▶ _任务要求_:
(A) 在这篇线段树题解中，对区间内的数做平方运算时取的模是多少？
(B) 请原样返回这篇线段树题解中介于“public static void main(String[]”和“for(int i=1;i<=40;i++)”之间的文字，两端都包括在内。

▶ _源文档_:
┌──
[java线段树]2015上海邀请赛 D Doom

题意：n个数 m个询问

        每个询问[l, r]的和， 再把[l, r]之间所有的数变为平方(模为9223372034707292160LL)

很明显的线段树

看到这个模(LLONG_MAX为9223372036854775807) 很明显平方时会爆LL

很容易发现所有数平方模了几次之后值就不再改变了 而且这个“几次”相当小 因此直接暴力搞就好了

    public static void main(String[] args)
    {
        Scanner in = new Scanner(System.in);
        BigInteger a=BigInteger.valueOf(2);     //   这里看的是2的平方
        Long b=9223372034707292160L;
        BigInteger mod=new BigInteger(b.toString());
        for(int i=1;i<=40;i++)
        {
            a=a.multiply(a).mod(mod);
            System.out.println(i + ":" + a);     //  平方i次之后的值
        }
    }

import java.io.*;
import java.util.*;
import java.math.*;
import java.nio.charset.StandardCharsets;

public class Main
{
    static BigInteger li=BigInteger.ZERO;
    static Long b=9223372034707292160L;
    static BigInteger mod=new BigInteger(b.toString());
    static BigInteger[] sum=new BigInteger[400005];
    static boolean[] num=new boolean[400005];
    static InputReader in = new InputReader();
    public static void pushup(int rt)
    {
        sum[rt]=(sum[rt*2].add(sum[rt*2+1])).mod(mod);
        num[rt]=num[rt*2]&num[rt*2+1];
    }
    public static void build(int l, int r, int rt)
    {
        if(l==r)
        {
            sum[rt]=in.nextBigInteger();
            num[rt]=false;
            return ;
        }
        int m=(l+r)/2;
        build(l, m, rt*2);
        build(m+1, r, rt*2+1);
        pushup(rt);
    }
    public static BigInteger query(int L, int R, int l, int r, int rt)
└──
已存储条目
┌──
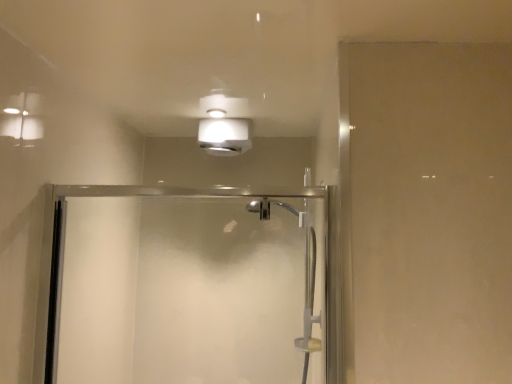
Question: Is clear glass shower door at center at the right side of white matte light fixture at upper center?

Choices:
 (A) no
 (B) yes

Answer: (A)

Question: From a real-world perspective, is clear glass shower door at center physically below white matte light fixture at upper center?

Choices:
 (A) no
 (B) yes

Answer: (B)

Question: From the image's perspective, does clear glass shower door at center appear lower than white matte light fixture at upper center?

Choices:
 (A) yes
 (B) no

Answer: (A)

Question: Does clear glass shower door at center lie in front of white matte light fixture at upper center?

Choices:
 (A) no
 (B) yes

Answer: (B)

Question: From a real-world perspective, is clear glass shower door at center positioned over white matte light fixture at upper center based on gravity?

Choices:
 (A) yes
 (B) no

Answer: (B)

Question: Can you confirm if clear glass shower door at center is positioned to the left of white matte light fixture at upper center?

Choices:
 (A) yes
 (B) no

Answer: (A)

Question: Is white matte light fixture at upper center facing away from clear glass shower door at center?

Choices:
 (A) yes
 (B) no

Answer: (B)

Question: Is white matte light fixture at upper center wider than clear glass shower door at center?

Choices:
 (A) yes
 (B) no

Answer: (A)

Question: From a real-world perspective, is white matte light fixture at upper center positioned over clear glass shower door at center based on gravity?

Choices:
 (A) yes
 (B) no

Answer: (A)

Question: Is white matte light fixture at upper center not within clear glass shower door at center?

Choices:
 (A) no
 (B) yes

Answer: (B)

Question: Is white matte light fixture at upper center in front of clear glass shower door at center?

Choices:
 (A) no
 (B) yes

Answer: (A)

Question: Could you tell me if white matte light fixture at upper center is facing clear glass shower door at center?

Choices:
 (A) no
 (B) yes

Answer: (A)

Question: In terms of height, does clear glass shower door at center look taller or shorter compared to white matte light fixture at upper center?

Choices:
 (A) tall
 (B) short

Answer: (A)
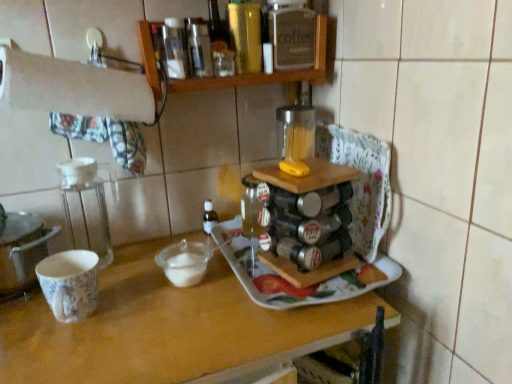
Where is `vacant space to the right of transparent glass mixing bowl at center`? This screenshot has height=384, width=512. vacant space to the right of transparent glass mixing bowl at center is located at coordinates (251, 284).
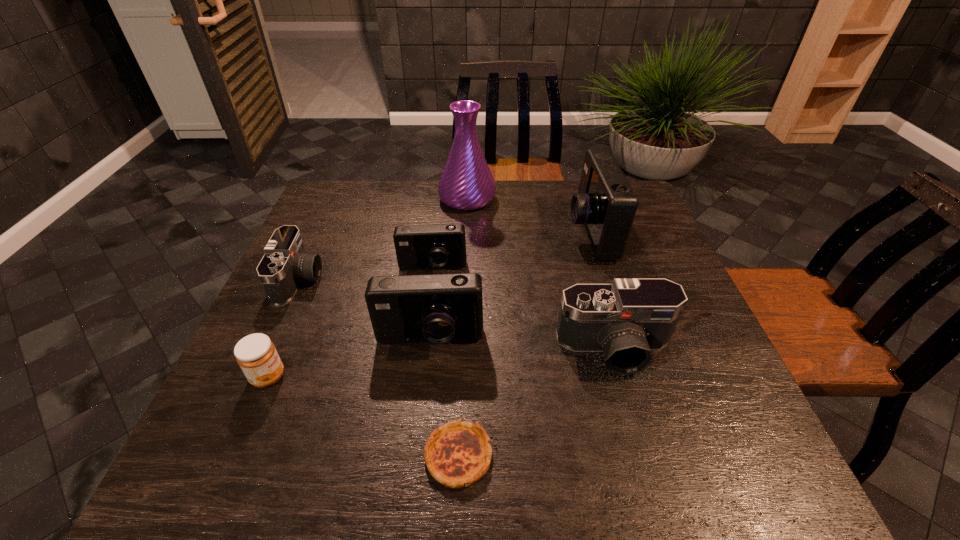
Identify the location of vacant space at the near edge of the desktop. (576, 451).

The height and width of the screenshot is (540, 960). I want to click on vacant space at the left edge of the desktop, so click(x=301, y=296).

Find the location of a particular element. vacant region at the right edge is located at coordinates (665, 353).

The width and height of the screenshot is (960, 540). I want to click on free space at the far left corner of the desktop, so click(372, 188).

You are a GUI agent. You are given a task and a screenshot of the screen. Output one action in this format:
    pyautogui.click(x=<x>, y=<y>)
    Task: Click on the vacant area at the near right corner of the desktop
    This screenshot has width=960, height=540.
    Given the screenshot: What is the action you would take?
    pyautogui.click(x=782, y=482)

Where is `unoccupied area between the smaller black camera and the shortest object`? The width and height of the screenshot is (960, 540). unoccupied area between the smaller black camera and the shortest object is located at coordinates (379, 368).

Image resolution: width=960 pixels, height=540 pixels. What are the coordinates of `free space between the quiche and the left black camera` in the screenshot? It's located at (379, 368).

Where is `vacant region between the orange jam and the farther black camera`? The image size is (960, 540). vacant region between the orange jam and the farther black camera is located at coordinates (284, 329).

The image size is (960, 540). In order to click on free space between the farther black camera and the smallest blue camera in this screenshot , I will do `click(366, 274)`.

Where is `vacant area that lies between the bigger black camera and the smallest blue camera`? vacant area that lies between the bigger black camera and the smallest blue camera is located at coordinates (523, 309).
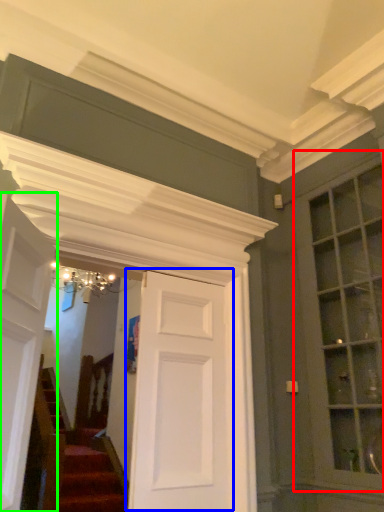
└──
▶ _答案列表_:
(A) 9223372034707292160LL

(B)
public static void main(String[] args)
    {
        Scanner in = new Scanner(System.in);
        BigInteger a=BigInteger.valueOf(2);     //   这里看的是2的平方
        Long b=9223372034707292160L;
        BigInteger mod=new BigInteger(b.toString());
        for(int i=1;i<=40;i++)